Ariat’s Denim Glossary: Our Complete Guide to Denim

Discover everything you need to know about denim with Ariat’s complete guide and glossary. From how the iconic fabric is made to the anatomy of jeans.

We’ve all got that one favourite pair of jeans, but what makes them so special? We’re here to unpick our favourite material with a complete guide to denim, including defining common denim terminology with a glossary of terms.

What is Denim?

Denim is an incredibly durable material, made from a cotton or cotton blend twill weave, giving it it’s diagonal ribbing pattern. The material is one of the most popularly worn due to its versatility and hard-wearing characteristics.

How is Denim Made?

To create the denim fabric, two types of thread are used. The weft thread, and the warp thread. These are woven together over a loom to create the fabric we all know and love. 

Warp thread: these are the threads that run horizontally and stay static as the weft thread is woven over and under. They are stronger but softer than the weft threads, and most commonly dyed indigo. 

Weft thread: these are the threads that are woven crosswire to the warp threads, and most commonly have no colour. 

Loom: this is an industrial machine that holds the warp fabric tight and under tension whilst the weaving process occurs.

Types of Denim

Raw denim: is completely untreated and hasn’t gone through any washing or shrinking processes. Instead, it’s taken straight from the loom. It is a dark blue colour, but the colour tends to fade with washes. Because it’s been untreated, the fabric is stiff and durable, often used by workers.

Indigo dyed denim: is denim that was washed in the popular indigo colour in production. The warp thread is dyed indigo whilst the weft thread is left white, resulting in the classic blue jean colour and the lighter inside. 

Colour dyed denim: is denim where the threads are soaked and dyed particular colours to allow for black, white, pink, and multi-coloured jeans. Selvage denim: or ‘self edge’ denim is characterised by finished edges that don’t fray. Selvedge is a different way of weaving, and it is arguably more exclusive and unique, as well as more durable. Because of this, it is often suggested to be of higher quality. The finished selvedge is rare to find and is particularly desirable to denim afficionados. 

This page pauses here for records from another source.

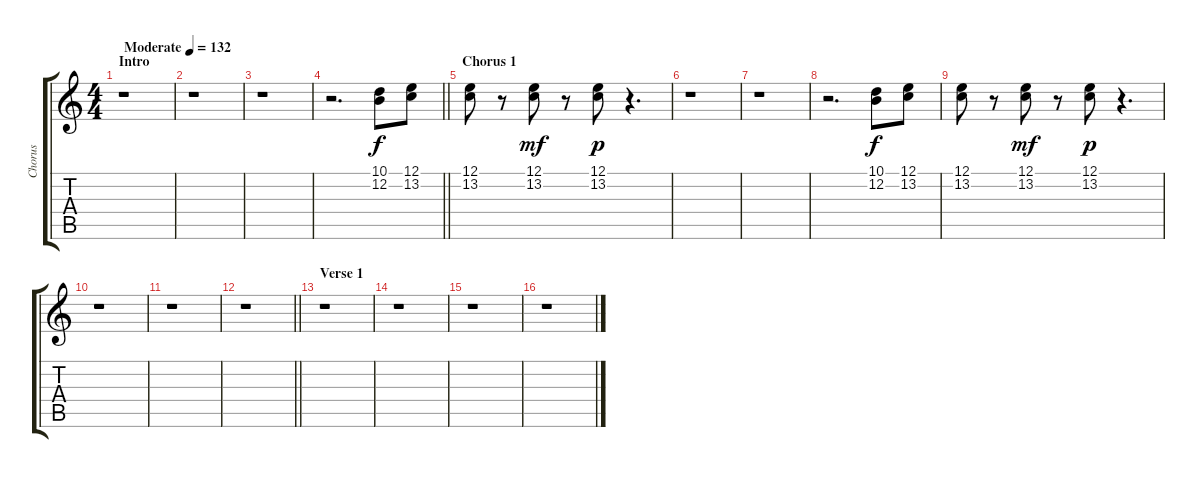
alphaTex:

\track ("Chorus" "Chorus") {instrument voiceoohs}
\staff {score tabs}
\tuning (E4 B3 G3 D3 A2 E2) {hide}
\ts (4 4)
\section ("" "Intro")
\tempo (132 "Moderate")
\clef g2
\ks c
r.1{dy f instrument voiceoohs} |
r.1 |
r.1 |
\barLineRight lightlight
r.2{d} (10.1 12.2).8 (12.1 13.2).8 |
\section ("" "Chorus 1")
(12.1 13.2).8 r.8 (12.1 13.2).8{dy mf} r.8 (12.1 13.2).8{dy p} r.4{d} |
r.1 |
r.1 |
r.2{d} (10.1 12.2).8{dy f} (12.1 13.2).8 |
(12.1 13.2).8 r.8 (12.1 13.2).8{dy mf} r.8 (12.1 13.2).8{dy p} r.4{d} |
r.1 |
r.1 |
\barLineRight lightlight
r.1 |
\section ("" "Verse 1")
r.1 |
r.1 |
r.1 |
r.1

Acid wash denim: is scrubbed with chlorine or washed with chemical acids to get the unique look. 

Stone wash denim: is when pumice stones are used to remove colour and abrase the surface of the denim. 

Crushed denim: is denim that is purposefully wrinkled in the process of making a garment. These wrinkles are permanent and don’t fall out when washed. 

Ecru denim: is undyed denim, characterised by the natural creamy colour of cotton. 

Poly denim: is when poly-cotton fibres are used within the weaving process, and it is often much softer. Stretch denim: is when a material like Lycra, or similar, is woven into the fabric to get the stretch. 

Bull denim: is made from 100% cotton. Bull denim is typically very sturdy and tough. 

Organic denim: is denim made with cotton that has been grown and produced without any chemicals.

The Anatomy of the Jean

Tack button: is the two-piece button, made up of the button and the tack, that allows you do up your jeans at the waist. 

Jean zip: is the zip at the front of the jean that allows you to do up your jeans and undo them to slip them easily over your hips. 

Rise: is the distance between the top of the waistband and the middle of the crotch seam. The rise is typically high-rise, mid-rise, or low-rise. See also our unique ‘Perfect Rise’ styles. 

Coin pocket: is the small pocket that sits inside the regular scoop pocket.

Rivets: are the small, circular metal parts on a pair of jeans, often found around the pockets, and used to strengthen the parts of jeans that might be more susceptible to ripping or tearing. 

Bartacks: are small zigzag stitches used to reinforce areas susceptible to ripping or tearing, like pockets and belt loops. These often replace rivets. 

Seam: is where two or more pieces of fabric are joined. On a pair of jeans, you have the inner and the outer seams that run down the length of the leg. 

Hem: is the seam at the bottom of the jeans, around the ankle. Jeans can be hemmed to shorten the leg by cutting the excess fabric, folding the fabric, and sewing the hem up. 

Belt loops: are the loops of fabric around the waist, designed to thread a belt through. 

Yoke: is the V-shaped section at the back of the jeans, just below the waistband, which gives the jeans their curve. The deeper the yoke, commonly also known as the rise, the more curved the jean. 

Leather patch: is the rectangular leather piece of material that is sewn to the waistband.